Les navigateurs intégrés à l'application Facebook et Instagram manipulent les sites Web

Pendant des années, la frénésie de collecte de données des grands et aussi des petits groupes informatiques semblait ne pas avoir de limites. Mais ces dernières années, la situation s’est inversée. De plus en plus de navigateurs font de la publicité pour des fonctions anti-tracking, le fabricant d’iPhone Apple a mis un terme l’année dernière à l’espionnage sans limites des activités des utilisateurs sur plusieurs apps avec l’App Tracking Transparency…

Mais cela est bien différent lorsqu’on utilise les navigateurs intégrés présents sur Instagram et Facebook. Lorsque l’on consulte des pages web via ces applications, un code qui suit toutes les opérations est injecté, même la saisie de vos mots de passe. Cela semble vraiment inquiétant.

Formation webmarketing

Si vous êtes un utilisateur iOS et que vous ouvrez des liens dans les applications d’Instagram ou de Facebook dans le navigateur intégré à l’application, vous êtes surveillé de près. C’est ce qu’a découvert Felix Krause, un ancien technicien de Google. Sur son blog, il décrit comment le navigateur in-app des applications Facebook et Instagram injecte son propre code dans les pages web visitées.

Facebook ne s’intéresse qu’à la publicité

Grâce à ce code, Meta pourrait en principe suivre à la trace toutes les activités des utilisateurs, y compris les éléments sur lesquels ils ont cliqué ou la possibilité de faire des captures d’écran.

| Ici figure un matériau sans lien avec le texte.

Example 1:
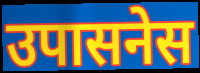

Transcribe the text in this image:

उपासनेस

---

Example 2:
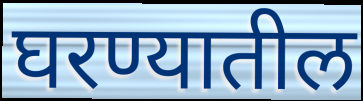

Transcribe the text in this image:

घरण्यातील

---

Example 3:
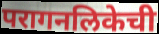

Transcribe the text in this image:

परागनलिकेची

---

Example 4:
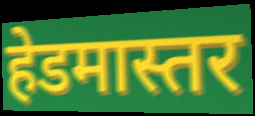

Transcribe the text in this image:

हेडमास्तर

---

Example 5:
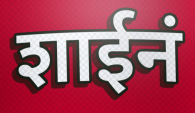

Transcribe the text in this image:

शाईनं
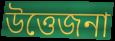
উত্তেজনা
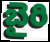
బైరి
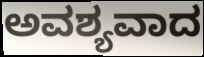
ಅವಶ್ಯವಾದ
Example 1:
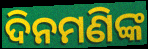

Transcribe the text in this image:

ଦିନମଣିଙ୍କ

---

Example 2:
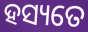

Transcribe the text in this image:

ହସ୍ୟତେ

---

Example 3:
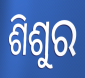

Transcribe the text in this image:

ଶିଶୁର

En théorie, l’entreprise pourrait même lire des données très sensibles comme les mots de passe ou les numéros de carte de crédit. Tout cela sans jamais demander l’accord des utilisateurs ou des exploitants de sites web concernés.

Facebook affirme que le suivi sur les sites web n’a lieu que pour collecter des données sur les utilisateurs et, sur cette base, diffuser des publicités personnalisées. Des informations telles que les données de carte de crédit ne seraient enregistrées qu’avec l’accord préalable des utilisateurs, afin de pouvoir les insérer plus rapidement la prochaine fois par saisie automatique. C’est du moins la version de Facebook.

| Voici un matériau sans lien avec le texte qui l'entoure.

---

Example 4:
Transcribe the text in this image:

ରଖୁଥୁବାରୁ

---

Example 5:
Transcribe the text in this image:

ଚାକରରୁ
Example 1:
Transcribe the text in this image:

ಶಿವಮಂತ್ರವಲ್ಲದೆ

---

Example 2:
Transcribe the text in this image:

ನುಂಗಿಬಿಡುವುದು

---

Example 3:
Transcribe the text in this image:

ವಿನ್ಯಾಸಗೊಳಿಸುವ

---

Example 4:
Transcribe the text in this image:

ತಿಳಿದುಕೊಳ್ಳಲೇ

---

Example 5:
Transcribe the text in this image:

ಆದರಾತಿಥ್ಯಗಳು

Cela ne signifie pas que la société Meta utilise réellement et activement toutes ces possibilités. Il n’est pas facile de savoir quelles données Meta collecte réellement de cette manière. L’entreprise utiliserait plusieurs niveaux de cryptage et de dissimulation pour garder ces activités secrètes.

En général, il s’agit d’une attaque

Facebook ne signale toutefois pas à ses utilisateurs que les pages Web visitées sont dotées de son propre code. L’injection de Javascript, comme on l’appelle, est généralement classée comme une forme de cyberattaque malveillante. Presque tous les navigateurs normaux l'empêchent, par exemple sous la forme de cookies tiers. Avec son propre navigateur, les applications du groupe Meta y parviennent néanmoins.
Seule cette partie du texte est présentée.